Protogynous fishes are often assumed to be more sensitive than gonochorists to exploitation, primarily because of potential sperm limitation and/or social disruption of mating if larger, mostly male individuals are selected for.

Almost 4000 red porgy were collected year-round, Mar 1998-Sep 2001, in the NE Gulf, primarily using standardized hook and line gear in depths of 22-92 m. Most (n=2,586) were collected at 9 sites off NW Florida in 30-68 m sampled repeatedly. Fish were aged using whole and broken and burned sagittae, and sexed and staged histologically (females and transitionals)or macroscopically (males). An early objective was to determine if the behaviorally-related size and/or sex selectivity observed in other protogynous species occurred in red porgy, i.e., were larger individuals or males at a site more aggressive and more likely to bite a hook and be caught before smaller ones or females. Non-parametric runs tests of ordered size and sex data showed no evidence of such selectivity, indicating that hook-and-line gear is a fair way to sample red porgy. More importantly, any evidence of truncation in size structure or skewing of sex ratios in exploited populations should not be attributed to greater aggression or '"hook attraction" in males but can be easily explained as the results of simple size-selective harvesting.

Histological evidence indicated that red porgy in depths of 20 to 78 m in the NE Gulf spawn wherever they occur, primarily Dec to Feb. Estimated size and age at 50% maturity for females was 211 - 216 mm TL and <2 yr. Sex change occurred wherever they were found, almost exclusively Mar-Nov, and across a wide range of sizes (206-417 mm TL) and ages (2-9 yr), strong evidence it is socially controlled. Red porgy are permanently sexually dichromatic. The premaxilla is green or bluish-green in males and pink or reddish in females. Observations of captive fish suggest they pair spawn. Seasonal patterns in catch rates and sex ratios, and widespread occurrence of spawning females indicated that red porgy do not form large, predictable spawning aggregations.

There was no evidence found that protogyny or their reproductive ecology might 1) explain the apparent crash of the red porgy stock(s) in the SAB or 2) make the species more sensitive to exploitation than gonochorists - in fact they are probably less sensitive in some cases. Many aspects of their biology and behavior, including widespread spawning grounds, no tendency to form spawning aggregations, absence of behaviorally-related size or sex selectivity, socially controlled sex change, co-occurrence of sexes year-round, and an extended period of transition, should stabilize or enable rapid compensation of sex ratios (preventing sperm limitation or disruption of mating). Socially controlled sex change also enables size and age of transition to slide downward as fishing truncates the size structure, similar to the declines in size and age at maturity seen in many gonochorists. Several population traits differed significantly among the 9 regular sites (which ranged from 1.3 to 58.4 km (0 = 28.7) apart), including size and age composition (K-S 2 sample test);

means ranged from 261 to 309 mm TL and 2.7 to 4.1 yr. Size at age varied considerably, primarily because of significant differences among sites. The relationships of mean size at age among sites were consistent across ages and temporally stable. Robson-Chapman maximum likelihood estimates of annual survival ranged from 38 to 65 % among sites, and 95% CI?s did not overlap for 6 of the 8 sites with estimates. Logistic regression indicated that the proportion of females changing sex differed significantly among sites (medians: 12 - 33%) and depths.

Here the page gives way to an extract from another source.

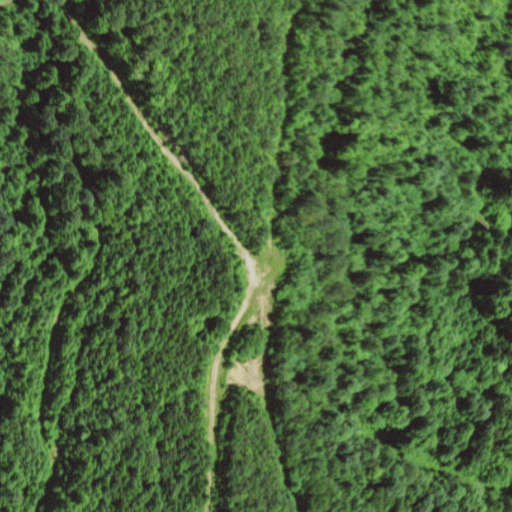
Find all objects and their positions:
road: (213, 211)
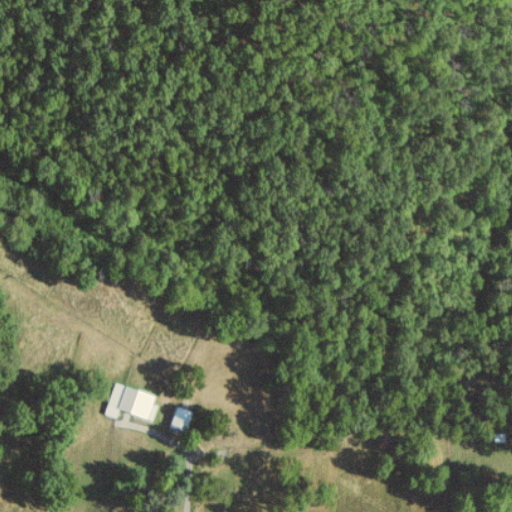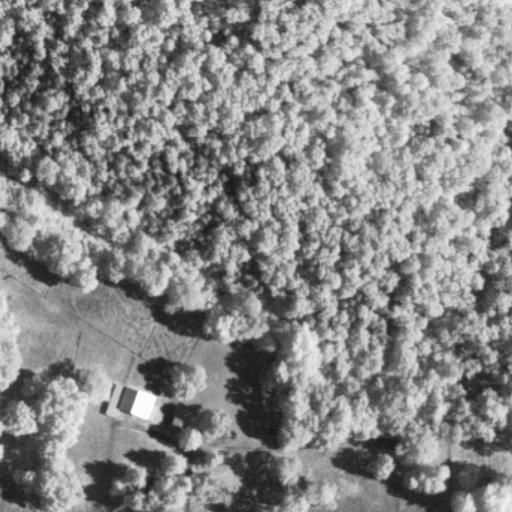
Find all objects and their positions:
building: (132, 403)
building: (181, 419)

Sizes and ages at transition also varied spatially, with site-specific means of 266 - 313 mm and 3.1 - 4.6 yr. Sex ratio was yet another demographic that differed among sites: 28 of 36 pairwise comparisons were significant (log. regress.).

These persistent differences in population traits at such a small scale likely reflect phenotypic, not genetic, effects. Two factors - spatial heterogeneity of their environment and site fidelity - probably explain most of those differences. The live bottom habitat preferred by red porgy is widespread but very patchy. These patches, grossly similar, have variable hydrological, geological, biological, and ecological characteristics; and they range from unexploited to heavily exploited. Biological and ecological characteristics likely to vary among patches include density, predator and prey composition and density, and competition. Adult redporgy exhibit considerable site fidelity, so once recruited to a given patch of habitat, they are exposed to a unique suite of many factors which could affect growth, mortality, and reproduction. The consistent, persistent, significant differences in size and age structure, growth, xvi mortality, transition rates, size and ages at transition, and sex ratios among sites separated by only 10?s of kilometers strongly suggests that red porgy in the NE Gulf have a complex population structure composed of many local subpopulations. These subpopulations closely resemble Crowder et al. (2000) definition of sources and sinks areas of differing demographic rates dictated by underlying differences in habitat quality?. This complex structure is not the classical metapopulation of Levins (1970), i.e.,a A population of populations that go extinct and recolonize @and which are exposed to the same conditions in each habitat patch. It does, however, fit the broader definition of metapopulation espoused by Hastings and Harrison (1994), Hanski and Simberloff (1997), and Kritzer and Sale (2004), which relaxes the requirement for extinctions and recolonizations and does not require uniform conditions across patches.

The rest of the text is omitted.